流川の両手は花道の頬を挟んだままだった。
花道は何と答えようと考えながら、小さく「うん」とだけ言って、流川の唇を撫でた。昔のように触れるだけのキスをすると、流川が笑った気がした。口元が柔らかくなった気がしたのだ。
「…オレもわからん」
そう言い足して、花道は流川を力強く抱きしめた。また交替で、今度はトイレに行った。そうすることしか出来なかった。
なんとなく気まずいけれど、男なら当たり前という行為だ。堂々とすればいいのに、ほんの少し顔を見ることが出来なかった。
さっきからずっと流川から話しかけられていたので、今度は花道は自分から話すことにした。
「腹減ったな」
「…ああ」
流川はすぐに返事をしたので、同じことを思っていたのだろうと思う。
「メシ、食いにいくか」
花道の言葉に、流川は財布を準備し始めた。何の不思議もないことだけれど、流川が財布を持っていることも、花道には珍しく思えることだった。
こうして流川とファミレスに入って食事をしたり、食事中二人が向かい合っていたり、そういうことは初めてで、花道は落ち着かなかった。流川の食べる姿も、あまり記憶にない。
食事中、会話らしい会話はなかった。人目なぞいっさい気にする必要もないのに、なぜだか話し合う姿を見られるのが嫌だった。誰にも聞かれたくない気がした。

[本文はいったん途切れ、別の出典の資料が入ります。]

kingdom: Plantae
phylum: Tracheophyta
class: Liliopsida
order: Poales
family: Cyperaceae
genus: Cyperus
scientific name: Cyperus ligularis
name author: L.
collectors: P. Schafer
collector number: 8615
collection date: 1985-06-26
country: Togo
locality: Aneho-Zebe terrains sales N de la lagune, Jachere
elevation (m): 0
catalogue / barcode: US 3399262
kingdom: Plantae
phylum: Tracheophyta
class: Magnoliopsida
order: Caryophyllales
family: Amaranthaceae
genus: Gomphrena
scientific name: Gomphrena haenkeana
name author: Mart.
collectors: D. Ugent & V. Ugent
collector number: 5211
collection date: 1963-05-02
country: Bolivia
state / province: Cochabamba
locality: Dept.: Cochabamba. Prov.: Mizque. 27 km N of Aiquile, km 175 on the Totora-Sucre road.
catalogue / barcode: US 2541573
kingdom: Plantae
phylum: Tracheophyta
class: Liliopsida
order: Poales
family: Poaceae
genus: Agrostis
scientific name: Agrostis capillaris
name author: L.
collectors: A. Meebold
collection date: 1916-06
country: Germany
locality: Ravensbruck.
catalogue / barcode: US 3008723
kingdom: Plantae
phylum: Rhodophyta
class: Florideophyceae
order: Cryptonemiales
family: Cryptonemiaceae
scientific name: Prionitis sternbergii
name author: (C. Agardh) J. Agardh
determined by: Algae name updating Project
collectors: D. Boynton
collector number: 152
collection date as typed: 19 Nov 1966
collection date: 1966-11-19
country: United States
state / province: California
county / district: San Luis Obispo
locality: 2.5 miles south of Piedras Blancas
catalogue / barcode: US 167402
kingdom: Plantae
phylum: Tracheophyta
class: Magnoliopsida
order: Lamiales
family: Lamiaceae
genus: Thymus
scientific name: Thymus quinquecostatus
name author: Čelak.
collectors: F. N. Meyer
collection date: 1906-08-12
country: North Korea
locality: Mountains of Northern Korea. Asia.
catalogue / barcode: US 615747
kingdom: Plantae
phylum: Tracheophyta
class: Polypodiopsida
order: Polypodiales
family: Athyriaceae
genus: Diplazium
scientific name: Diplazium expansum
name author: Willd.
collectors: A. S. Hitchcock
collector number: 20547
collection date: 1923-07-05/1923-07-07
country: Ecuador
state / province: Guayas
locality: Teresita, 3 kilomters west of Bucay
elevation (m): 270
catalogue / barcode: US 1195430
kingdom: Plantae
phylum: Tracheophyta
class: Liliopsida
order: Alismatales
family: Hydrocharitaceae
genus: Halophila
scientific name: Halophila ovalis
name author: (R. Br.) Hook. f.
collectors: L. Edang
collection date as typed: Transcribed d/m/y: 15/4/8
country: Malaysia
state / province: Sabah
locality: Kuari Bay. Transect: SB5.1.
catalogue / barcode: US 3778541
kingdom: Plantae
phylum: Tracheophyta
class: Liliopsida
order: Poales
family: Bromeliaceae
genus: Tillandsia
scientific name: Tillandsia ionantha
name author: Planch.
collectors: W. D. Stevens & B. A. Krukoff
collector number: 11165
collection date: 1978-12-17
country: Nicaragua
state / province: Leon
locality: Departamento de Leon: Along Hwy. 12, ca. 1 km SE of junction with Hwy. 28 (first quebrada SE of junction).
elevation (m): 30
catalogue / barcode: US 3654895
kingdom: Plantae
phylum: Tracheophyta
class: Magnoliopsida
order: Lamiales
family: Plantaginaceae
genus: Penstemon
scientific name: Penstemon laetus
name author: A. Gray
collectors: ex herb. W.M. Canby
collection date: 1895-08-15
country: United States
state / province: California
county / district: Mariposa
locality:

夜になってもテレビは今ひとつ面白くなく、結局ベッドに入ってまったりとしていた。ずっとどこかに互いが触れていて、思いついたようにキスをする。それが出来る距離にいることが、こんなにも幸せだと思わなかった。
花道は冷静になると、あと何時間だろうか、と考えてしまう。
明日には確実に流川はいなくなる。次にいつ会えるかも、全くわからない。
狭いベッドでギュウギュウになりながら一緒に眠ることも、もうできない。
花道は、眠ることがもったいなく思えて、流川の寝顔をじっと見つめていた。
流川を思い出さないようにしていたのは、悔しかったからだろうか。自分で勝手にアメリカを諦めて、流川に負けた気がしていた。こんなにも流川と一緒にいたい、そしてバスケットがしたい、今は素直に思えるのに。なぜ意地を張っていたのだろうか。
深夜まで、花道はいろいろなことを考えていた。未だに、流川とちゃんとした会話はない。もっとアメリカのことを聞いてみようか、けれどそれにはプライドが邪魔をする。そんなことを言っている場合ではない、とずっと自問自答していた。